MAKES: 2 CUPS
TIME: LESS THAN 10 MINUTES
My quest for the perfect “pickled” red onion has ended: paper-thin sliced red onions are briskly massaged with a splash of lime juice, salt, and a pinch of sugar. If raw onions are a little too much for you, you’ll adore these juicy, tangy, shockingly pink onions on salads. This recipe makes a big batch that lasts for a week in the fridge, but feel free to cut the recipe in half for just enough onions for a few salads.
2 pounds red onions
¼ cup freshly squeezed lime juice
1 teaspoon kosher salt
½ teaspoon organic granulated sugar
1 Slice off the top ½ inch of each onion (the part with the papery stem). Peel and then use a mandoline or a chef’s knife to slice the onions into paper-thin shreds.

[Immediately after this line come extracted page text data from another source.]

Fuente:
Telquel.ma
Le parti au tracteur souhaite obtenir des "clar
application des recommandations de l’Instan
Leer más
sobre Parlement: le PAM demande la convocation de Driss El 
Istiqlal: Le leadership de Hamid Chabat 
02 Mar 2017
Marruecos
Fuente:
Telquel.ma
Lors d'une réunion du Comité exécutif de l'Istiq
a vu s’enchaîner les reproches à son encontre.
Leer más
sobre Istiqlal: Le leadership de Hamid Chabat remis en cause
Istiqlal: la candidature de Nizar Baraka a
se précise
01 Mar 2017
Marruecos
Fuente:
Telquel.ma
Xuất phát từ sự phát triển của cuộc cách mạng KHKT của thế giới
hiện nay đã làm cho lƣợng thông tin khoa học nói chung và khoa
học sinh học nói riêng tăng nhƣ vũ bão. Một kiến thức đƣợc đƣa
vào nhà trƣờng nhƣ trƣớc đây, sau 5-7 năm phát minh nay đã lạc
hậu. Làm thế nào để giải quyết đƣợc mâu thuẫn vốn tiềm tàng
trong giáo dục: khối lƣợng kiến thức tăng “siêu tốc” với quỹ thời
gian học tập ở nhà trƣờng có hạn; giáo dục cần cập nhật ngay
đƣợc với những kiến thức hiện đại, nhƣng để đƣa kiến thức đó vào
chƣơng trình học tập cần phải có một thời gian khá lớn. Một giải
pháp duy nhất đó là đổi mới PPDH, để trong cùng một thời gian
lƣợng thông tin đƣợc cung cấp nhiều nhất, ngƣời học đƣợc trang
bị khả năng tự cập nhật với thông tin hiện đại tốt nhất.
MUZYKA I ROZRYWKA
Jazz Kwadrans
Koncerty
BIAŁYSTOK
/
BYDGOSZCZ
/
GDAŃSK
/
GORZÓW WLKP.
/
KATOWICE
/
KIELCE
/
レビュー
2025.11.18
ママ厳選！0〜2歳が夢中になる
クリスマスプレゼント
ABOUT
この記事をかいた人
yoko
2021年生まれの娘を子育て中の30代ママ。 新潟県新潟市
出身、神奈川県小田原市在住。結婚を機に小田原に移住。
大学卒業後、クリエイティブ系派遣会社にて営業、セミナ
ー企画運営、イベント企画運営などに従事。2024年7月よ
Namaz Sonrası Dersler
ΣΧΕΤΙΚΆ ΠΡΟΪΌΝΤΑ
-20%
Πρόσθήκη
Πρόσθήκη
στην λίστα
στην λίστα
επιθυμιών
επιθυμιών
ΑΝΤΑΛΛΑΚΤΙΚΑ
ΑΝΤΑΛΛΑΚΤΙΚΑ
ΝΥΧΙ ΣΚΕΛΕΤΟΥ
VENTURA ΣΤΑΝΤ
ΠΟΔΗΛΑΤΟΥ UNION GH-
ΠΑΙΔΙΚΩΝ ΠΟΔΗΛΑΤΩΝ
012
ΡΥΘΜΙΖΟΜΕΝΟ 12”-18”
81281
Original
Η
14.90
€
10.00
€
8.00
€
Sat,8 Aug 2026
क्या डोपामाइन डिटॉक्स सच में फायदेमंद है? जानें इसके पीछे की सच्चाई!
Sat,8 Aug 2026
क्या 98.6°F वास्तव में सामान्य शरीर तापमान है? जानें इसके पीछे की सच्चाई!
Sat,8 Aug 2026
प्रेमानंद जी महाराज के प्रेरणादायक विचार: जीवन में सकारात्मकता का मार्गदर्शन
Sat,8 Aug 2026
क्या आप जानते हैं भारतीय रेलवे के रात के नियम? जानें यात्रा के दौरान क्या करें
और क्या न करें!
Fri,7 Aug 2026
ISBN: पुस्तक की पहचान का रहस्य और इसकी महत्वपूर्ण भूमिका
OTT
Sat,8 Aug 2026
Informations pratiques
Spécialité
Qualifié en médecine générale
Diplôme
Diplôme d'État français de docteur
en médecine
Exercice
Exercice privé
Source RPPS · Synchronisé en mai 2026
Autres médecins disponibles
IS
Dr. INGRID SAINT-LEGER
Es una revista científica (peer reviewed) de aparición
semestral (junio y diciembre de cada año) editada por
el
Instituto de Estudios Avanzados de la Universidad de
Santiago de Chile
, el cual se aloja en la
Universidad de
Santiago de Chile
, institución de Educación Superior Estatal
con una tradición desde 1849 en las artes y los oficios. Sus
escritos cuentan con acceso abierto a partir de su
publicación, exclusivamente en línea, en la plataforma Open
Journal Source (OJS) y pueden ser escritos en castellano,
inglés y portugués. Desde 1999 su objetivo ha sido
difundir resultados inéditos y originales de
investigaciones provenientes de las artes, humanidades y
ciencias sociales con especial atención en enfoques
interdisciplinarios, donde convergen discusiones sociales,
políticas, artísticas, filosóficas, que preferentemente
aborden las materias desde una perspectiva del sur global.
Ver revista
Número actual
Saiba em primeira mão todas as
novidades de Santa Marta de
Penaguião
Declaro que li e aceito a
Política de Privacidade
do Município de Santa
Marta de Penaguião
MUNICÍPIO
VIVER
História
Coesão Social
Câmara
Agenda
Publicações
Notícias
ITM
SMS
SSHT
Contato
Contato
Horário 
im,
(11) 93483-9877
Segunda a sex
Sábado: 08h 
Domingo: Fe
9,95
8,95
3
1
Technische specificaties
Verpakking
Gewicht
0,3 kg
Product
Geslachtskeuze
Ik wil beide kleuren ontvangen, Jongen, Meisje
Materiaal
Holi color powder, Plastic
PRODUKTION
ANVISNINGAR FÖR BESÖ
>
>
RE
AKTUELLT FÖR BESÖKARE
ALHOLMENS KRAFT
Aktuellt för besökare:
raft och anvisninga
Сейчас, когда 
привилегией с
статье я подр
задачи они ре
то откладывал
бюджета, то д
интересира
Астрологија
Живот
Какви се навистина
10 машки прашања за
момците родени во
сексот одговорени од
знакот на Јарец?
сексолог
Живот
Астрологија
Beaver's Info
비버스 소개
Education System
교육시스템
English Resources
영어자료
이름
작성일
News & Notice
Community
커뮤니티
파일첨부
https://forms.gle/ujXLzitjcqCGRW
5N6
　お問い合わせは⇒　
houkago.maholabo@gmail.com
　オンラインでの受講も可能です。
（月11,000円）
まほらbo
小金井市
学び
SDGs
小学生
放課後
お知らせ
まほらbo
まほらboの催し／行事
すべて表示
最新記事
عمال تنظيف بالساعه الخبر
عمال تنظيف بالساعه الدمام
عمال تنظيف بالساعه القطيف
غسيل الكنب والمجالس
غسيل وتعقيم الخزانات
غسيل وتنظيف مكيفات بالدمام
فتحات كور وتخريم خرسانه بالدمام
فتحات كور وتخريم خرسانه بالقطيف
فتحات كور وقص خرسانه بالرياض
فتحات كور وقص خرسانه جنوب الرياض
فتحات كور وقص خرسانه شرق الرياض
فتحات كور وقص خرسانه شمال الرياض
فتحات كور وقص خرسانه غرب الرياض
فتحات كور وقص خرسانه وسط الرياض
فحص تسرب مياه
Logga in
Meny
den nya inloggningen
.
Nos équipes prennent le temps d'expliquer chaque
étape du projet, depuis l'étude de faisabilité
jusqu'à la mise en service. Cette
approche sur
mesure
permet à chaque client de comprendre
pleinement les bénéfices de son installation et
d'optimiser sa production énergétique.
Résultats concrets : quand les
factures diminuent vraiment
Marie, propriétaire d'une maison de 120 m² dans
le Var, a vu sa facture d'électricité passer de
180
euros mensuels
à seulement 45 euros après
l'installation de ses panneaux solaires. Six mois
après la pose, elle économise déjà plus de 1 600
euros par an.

2 In a big mixing bowl, combine the onions, lime juice, salt, and sugar. Use your fingers to massage the onions until tender and bright pink, about 3 minutes. Seal in a tightly covered container and chill until ready to use. Store chilled and consume within 7 days for best flavor.
One big onion about the size of a grapefruit is roughly a pound; two big onions should be perfect for this recipe. Big onions are easy to slice on a mandoline, a great (but optional) tool for creating wispy onion strands and feathery shredded cabbage too!